The aubergine in this rich and wonderful dish takes on a melt-in-the-mouth texture that even people who don’t like aubergine say is fantastic. You can leave the cheese out if you want a vegan dish, but if you do then make sure you reduce the sauce really well to maximise the flavours.
Aubergine parmiggiano is traditionally made using parmesan cheese (Parmiggiano Reggiano), but I normally use mozzarella for its excellent stringy quality and its lack of saltiness.
If the aubergines are old and seedy you may need to remove the bitter juices by salting on both sides and leaving for half an hour before rinsing, but with most aubergines these days you don’t need to do this.
For the healthy option, grill the aubergine slices until slightly charred. If you don’t care so much about the sponge-like aubergine soaking up the fat, then coat in beaten egg and flour and fry in olive oil until brown. Delicious though this is, I recommend the grilling option for all but the most special occasions.
For a real feast, double the quantity of mozzarella and parmesan and insert layers of cheese with the layers of sauce and aubergines.
2 large aubergines
8 sun-dried tomatoes
1 pint strong stock
1 can chopped tomatoes
¼ bottle red wine
2 tbs olive oil
350g grated mozzarella cheese
100g freshly grated parmesan cheese
Fresh basil, rosemary, oregano
Salt & black pepper
Optionally, 1 egg, flour, & oil for frying aubergines
Slice the aubergines into slices of 1 to 1½cm thick. Grill or egg, flour and fry the aubergines.
In the meantime, fry the onion until soft, then add the chopped sun-dried tomatoes and the finely-chopped herbs. Fry for a few minutes before adding the tomatoes, and once it’s boiling again, add the stock and wine. Boil for as long as it takes to reduce the sauce by half its volume, then season to taste with salt & pepper.

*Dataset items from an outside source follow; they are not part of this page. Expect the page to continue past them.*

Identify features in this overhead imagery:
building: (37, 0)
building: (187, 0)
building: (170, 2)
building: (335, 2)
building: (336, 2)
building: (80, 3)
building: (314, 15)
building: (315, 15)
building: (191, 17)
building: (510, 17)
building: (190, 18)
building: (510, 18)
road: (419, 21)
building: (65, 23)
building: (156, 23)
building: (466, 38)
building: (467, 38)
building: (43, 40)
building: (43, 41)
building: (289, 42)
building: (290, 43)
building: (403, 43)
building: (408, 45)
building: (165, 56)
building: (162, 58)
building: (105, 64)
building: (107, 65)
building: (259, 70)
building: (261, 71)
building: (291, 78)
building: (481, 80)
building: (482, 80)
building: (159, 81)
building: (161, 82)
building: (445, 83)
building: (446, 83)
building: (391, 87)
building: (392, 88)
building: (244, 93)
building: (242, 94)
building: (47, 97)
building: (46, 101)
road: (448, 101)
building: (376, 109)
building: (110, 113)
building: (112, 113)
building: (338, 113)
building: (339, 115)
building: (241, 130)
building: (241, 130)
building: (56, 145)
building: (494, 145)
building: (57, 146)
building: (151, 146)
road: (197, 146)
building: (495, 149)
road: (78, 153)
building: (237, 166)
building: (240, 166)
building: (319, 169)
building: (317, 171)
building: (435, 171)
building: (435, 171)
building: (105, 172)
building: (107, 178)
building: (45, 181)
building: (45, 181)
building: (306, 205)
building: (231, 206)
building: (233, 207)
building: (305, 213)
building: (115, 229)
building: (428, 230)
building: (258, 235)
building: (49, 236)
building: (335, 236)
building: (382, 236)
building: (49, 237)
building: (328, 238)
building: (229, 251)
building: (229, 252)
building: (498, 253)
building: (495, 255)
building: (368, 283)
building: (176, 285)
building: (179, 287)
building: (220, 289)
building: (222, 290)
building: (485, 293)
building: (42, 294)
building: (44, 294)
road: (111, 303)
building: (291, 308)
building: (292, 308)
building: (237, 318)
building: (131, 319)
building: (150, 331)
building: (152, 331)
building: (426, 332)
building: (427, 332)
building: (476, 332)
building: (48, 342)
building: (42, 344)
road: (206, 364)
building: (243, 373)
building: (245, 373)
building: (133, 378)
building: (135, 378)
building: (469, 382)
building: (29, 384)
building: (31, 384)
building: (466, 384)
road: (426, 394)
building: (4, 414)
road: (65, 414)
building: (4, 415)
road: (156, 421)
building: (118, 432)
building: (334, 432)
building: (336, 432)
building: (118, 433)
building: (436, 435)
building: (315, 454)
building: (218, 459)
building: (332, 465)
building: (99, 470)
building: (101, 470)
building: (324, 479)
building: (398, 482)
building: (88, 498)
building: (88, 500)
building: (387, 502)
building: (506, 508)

Now assemble the dish in layers in a casserole. Add a layer of sauce in the bottom, then a layer of aubergines, then alternate layers until the top when you should finish with a layer of sauce and the mozzarella and parmesan cheeses.
Cover the casserole and bake in the middle of a pre-heated oven at gas mark 5 for an hour until the cheese is browned and bubbly. If it isn’t, remove the lid and bake for a further few minutes. Serve hot with warmed focaccia, ciabatta or garlic bread.